宿泊者の自署

2023.05.15 08:00

 河野太郎デジタル相が先日、SNSで「厚労省より『宿泊者名簿の記載は、宿泊者の自筆での記載が必須とされるものではありません。ICT代替設備を設け、予約のときに得た情報を営業者が記載した場合は、チェックイン時に、宿泊者が誤り等ないことを確認しチェックボックスへのチェックを行う等の方法で足りると考えられます。』拡散希望」と投稿した。

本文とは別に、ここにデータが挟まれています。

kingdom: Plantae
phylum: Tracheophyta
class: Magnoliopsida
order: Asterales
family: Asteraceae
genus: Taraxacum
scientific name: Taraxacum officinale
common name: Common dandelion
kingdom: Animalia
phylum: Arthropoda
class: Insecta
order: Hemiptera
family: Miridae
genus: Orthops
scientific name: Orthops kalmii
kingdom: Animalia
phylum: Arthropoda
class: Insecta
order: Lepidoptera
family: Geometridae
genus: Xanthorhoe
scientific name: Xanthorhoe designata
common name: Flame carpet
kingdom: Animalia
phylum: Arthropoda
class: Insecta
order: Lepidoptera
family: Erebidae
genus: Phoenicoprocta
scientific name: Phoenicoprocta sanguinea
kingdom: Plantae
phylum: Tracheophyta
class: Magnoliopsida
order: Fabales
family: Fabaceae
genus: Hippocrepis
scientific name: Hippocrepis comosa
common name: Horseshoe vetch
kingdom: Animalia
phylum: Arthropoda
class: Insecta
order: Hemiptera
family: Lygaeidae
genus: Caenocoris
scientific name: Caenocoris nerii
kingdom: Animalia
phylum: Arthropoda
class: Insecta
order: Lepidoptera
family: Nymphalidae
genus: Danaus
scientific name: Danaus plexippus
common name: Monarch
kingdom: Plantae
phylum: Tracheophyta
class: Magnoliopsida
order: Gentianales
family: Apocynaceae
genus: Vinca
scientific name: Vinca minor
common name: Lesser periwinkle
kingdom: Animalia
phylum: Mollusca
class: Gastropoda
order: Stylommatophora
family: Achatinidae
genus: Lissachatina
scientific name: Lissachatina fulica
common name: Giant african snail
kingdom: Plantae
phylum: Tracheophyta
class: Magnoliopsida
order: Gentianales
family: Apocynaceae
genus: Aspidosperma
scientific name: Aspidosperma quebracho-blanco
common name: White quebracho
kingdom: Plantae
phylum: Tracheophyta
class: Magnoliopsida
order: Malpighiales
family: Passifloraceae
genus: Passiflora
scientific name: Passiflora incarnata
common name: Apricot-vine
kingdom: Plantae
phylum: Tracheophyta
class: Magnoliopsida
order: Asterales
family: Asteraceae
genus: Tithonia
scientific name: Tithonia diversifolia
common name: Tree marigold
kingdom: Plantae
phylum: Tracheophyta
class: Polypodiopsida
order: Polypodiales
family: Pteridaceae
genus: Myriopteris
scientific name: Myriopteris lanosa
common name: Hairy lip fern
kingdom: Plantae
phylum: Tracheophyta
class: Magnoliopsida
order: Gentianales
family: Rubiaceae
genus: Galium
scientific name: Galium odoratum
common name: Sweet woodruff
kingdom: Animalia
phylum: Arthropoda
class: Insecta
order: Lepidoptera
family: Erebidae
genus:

 それを受けて急きょ、厚生労働省から各業界団体に対し「いまだ、一部の旅館業の施設において、オンライン予約時に氏名等を記入し、チェックイン時に自筆での記載を行っているとして、改善を求める要望が、数多く届いていると連絡がありました。(中略)宿泊者の自筆での記載が必須とされるものではないことについて(中略)周知いただきますようお願いします」との事務連絡が出た。

 確かに20年10月に各都道府県生活衛生担当課等に出された事務連絡「旅館業法に関するFAQの改定について」には該当する項目がある。しかし、事務連絡時点からも分かるようにコロナ禍で利用者から「ペンを持ちたくない」「接触機会を省きたい」などと記載を拒否されるケースが頻発し、宿泊施設が業法との板挟みで困っていたことから、自署を拒否されても代替手段があれば宿泊可能という新解釈が生まれたものと理解していた。

 宿泊者名簿を備え、これに宿泊者の氏名、住所、職業その他の厚生労働省令で定める事項を記載するという根拠は旅館業法第6条によるものだ。少なくとも数年前までこの記載は宿泊者自身が行うという解釈が基本だった。都道府県等における施行条例や細則もその前提で書かれていたため、例えば現時点においてもほとんどの自動チェックイン機がタッチペンで自署サインを必要とする仕様となっている。いくつかのソフト会社に確認したが、各社とも開発時に厚労省や自治体に確認したところ、自署機能を求められたと答えた。

 また、自署が必要という指導は保健所だけではなく地元警察署からも宿泊施設に行われていた経緯もある。犯罪者の特定にあたり、自署を残すことにより筆跡鑑定が可能になるというのがその根拠だったはずだ。犯罪者が「手をけがしているので署名できない」と自署を拒否したことで宿泊施設が叱られたという事例も記憶にある。それらも含めて将来的に自署が本当に不要なのか判断できず、おいそれと廃止に踏み込めない宿泊施設がほとんどだろう。自動チェックイン機の仕様変更もすぐできるものではなく、その費用もばかにならない。

 いくらデジタル相が本件に着目したからといって、対応していない宿泊施設側に問題があると言わんばかりの事務連絡の表現には大いに違和感がある。私は規制緩和そのものには大賛成だが、本件は本来、各省庁でコンセンサスを取り、業法改正も含めて地ならしをしてから行われるべきであった。現在審議待ちの旅館業法改正案には今回問題になっている第6条の改正も含まれてはいるが、肝心の「記載」という表現についての変更は含まれていないのだからおかしなものである。

 そもそもオンライン予約時における住所・氏名が正しいものとは限らない。全国旅行支援で必須だった本人確認において、3割以上の利用者の住所・氏名が予約時と異なっていたという宿泊施設担当者の声もあった。日本人の犯罪も多いなか、外国人だけにパスポートのコピー保存を義務付けるルールもいまとなっては不自然だ。自署不要論と並行して本人確認の必要性の議論についても深めていくべきだろう。

永山久徳●下電ホテルグループ代表。岡山県倉敷市出身。筑波大学大学院修了。SNSを介した業界情報の発信に注力する。日本旅館協会副会長、岡山県旅館ホテル生活衛生同業組合理事長を務める。元全国旅館ホテル生活衛生同業組合連合会青年部長。